◆ **EXERCISE BRIEF**
Reproduce exactly, with no pictures, each line from the opening of the material down through the line containing "RINNAI RB-307EMF".
+ + +
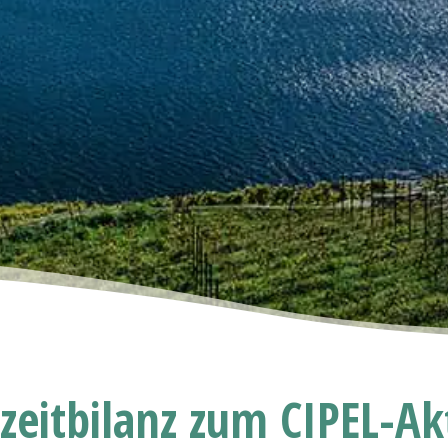
zeitbilanz zum CIPEL-Ak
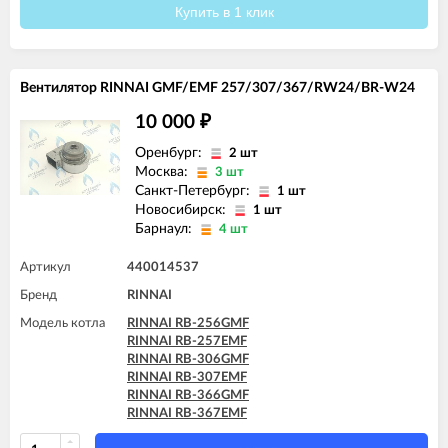
RINNAI RB-367EMF
Купить в 1 клик
Вентилятор RINNAI GMF/EMF 257/307/367/RW24/BR-W24
10 000
₽
Оренбург:
2 шт
Москва:
3 шт
Санкт-Петербург:
1 шт
Новосибирск:
1 шт
Барнаул:
4 шт
Артикул
440014537
Бренд
RINNAI
Модель котла
RINNAI RB-256GMF
RINNAI RB-257EMF
RINNAI RB-306GMF
RINNAI RB-307EMF
RINNAI RB-366GMF
RINNAI RB-367EMF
+ + +
◆ **RESPONSE**
zeitbilanz zum CIPEL-Ak
RINNAI RB-367EMF
Купить в 1 клик
Вентилятор RINNAI GMF/EMF 257/307/367/RW24/BR-W24
10 000
₽
Оренбург:
2 шт
Москва:
3 шт
Санкт-Петербург:
1 шт
Новосибирск:
1 шт
Барнаул:
4 шт
Артикул
440014537
Бренд
RINNAI
Модель котла
RINNAI RB-256GMF
RINNAI RB-257EMF
RINNAI RB-306GMF
RINNAI RB-307EMF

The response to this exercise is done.